Google Earth is a Geo Browser that represents the Earth in 3D, based on the satellite and aerial imagery. It maps the Earth surface by superimposing Satellite images and other GIS Data onto a 3D Globe, which allows users to visualize the landscape from various angles. Google Earth’s alternative examples are NASA’s World Wind, ESRI’s ArcGIS explorer etc. To take a virtual tour of earth using Google Earth, the user needs to download and install the application on their computer.
Google Earth provides search capabilities and also the ability to pan, zoom, rotate, and tilt the view of the planet. It additionally offers tools for making new information and a growing set of layers of data, like volcanoes and parcel of land, that reside on Google’s servers, and can be displayed within the view. For some locations, like most of the western portion of the United States, the terrain information is provided at considerably higher resolutions. Most amazing of all, Google created this tool accessible at no cost. This despite an academic — and, let’s be honest, recreation — the price that’s nearly impossible to measure.
History of Google Earth
Originally Google Earth was called Keyhole EarthViewer as it is created in 2001 by a company called Keyhole Inc., later on, it is acquired by Google in 2004.
How Google Earth Works:
Google Earth is easy to use, informative, and present information in a geographic context. By entering the address or coordinates in Google Earth search box, a user can zoom and explore a specific area on Earth. Anyone can find a business, get directions etc. By merely entering a name of the destination into Google Earth’s search, you can take a virtual trip to it. Currently, Google uses Landsat 8 to provide a higher quality of imagery. All Imagery used in Google Earth is hosted on Google’s own servers. Google Earth Imagery resolution ranges from 15 meters to 15 centimetres.
Google Earth is released as desktop software for MacOS, Windows, and Linux. It can be run on the web with a compatible browser plug-in. Google Earth is also available as a separate mobile app for Android on 2010 and iOS in the year 2008.
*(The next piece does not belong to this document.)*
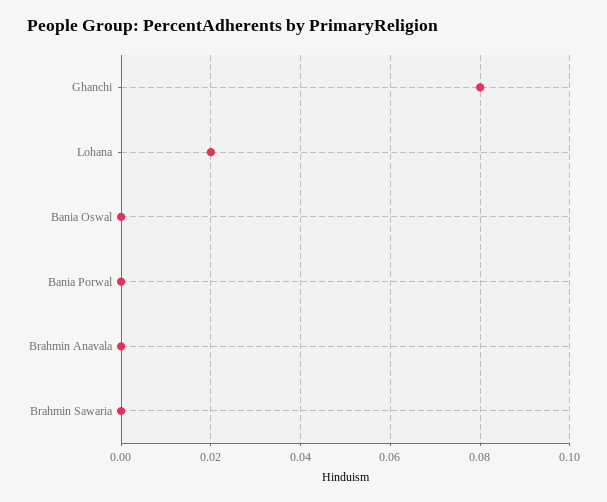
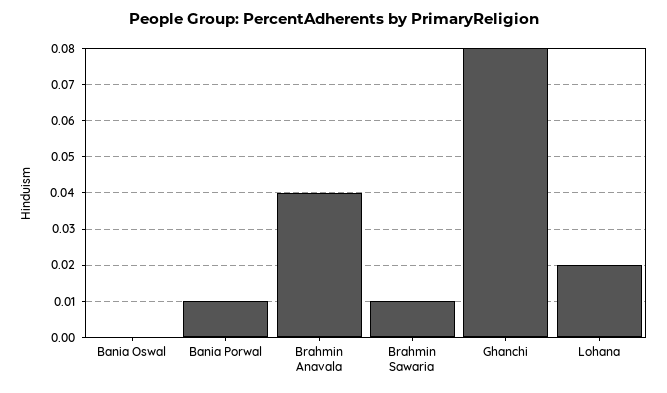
Bania Porwal: 0 -> 0.01
Brahmin Anavala: 0 -> 0.04
Brahmin Sawaria: 0 -> 0.01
Benefits of Using Google Earth:
- Is easy to install, use and it presents information in a geographic context.
- Information can be displayed on Google earth includes aerial and satellite imagery.
- Is appropriate for educational use.
- Is pre-loaded with a wide variety useful data.
- Enables users to create and display their own data.
- Google Earth can support field surveyors, they can import GPS data that has been saved in GPX format.
- Is available for free download.
Google Earth Interface
At first, when Google Earth application opens, it displays the view of the earth from space on a digital globe. Clicking and dragging on the planet will gently spin the globe. After zooming in, imagery transitions into the different images of that same area with detailed information. The middle scroll wheel for mouse or dragging while pressing right-click will zoom in and out for close-up views. In some areas, the close-ups are detailed enough to make out the features clearly. On the right-hand corner of the globe, a small compass displayed and it turns into the larger navigation control when the user gets its mouse over on it. By clicking and dragging the circle, user can turn the map. North on the compass will move accordingly. Click on the arrows to move left or right, or use the star in the middle as a joystick to move in any direction. The dial to the right controls zooms levels.
The user can tilt the 3D globe to have a perspective view and move the horizon line up or down. This lets the user view close-ups. It also comes in very handy with the 3-D Buildings. This view is best with the Terrain layer turned on.
Google Earth provides a lot of information related to a specific location of the earth surface and viewing this information at once, would be just confusing for a user. To overcome this issue, the information is stored in layers, which can be turned on or off. Layers include different types of media, including roads, border labels, parks, food, gas, and photos, videos a lot more. Layers are created using Keyhole Markup Language – KML, Users can also create their own customize layers using KML and Visualize Spatial Data With KML file. Google Earth application also includes a lot of third-party overlays to be used by the user, which includes overlays sponsored by the Discovery Channel, National Geographic, the European Space Agency and many other organizations.
Terrain and 3D buildings
Terrain features give a more three-dimensional earth surface look to the globe. Terrain simulates the elevation levels, so when a user tilts the view of the globe, he can see mountains and other terrain objects. The 3D Buildings layer lets the user zoom through cities and flies between buildings. Buildings are only available for a limited number of cities of the world. Now Google Earth also supports 3D features. A user can also create and import 3D buildings for themselves by using the free Google SketchUp Programs.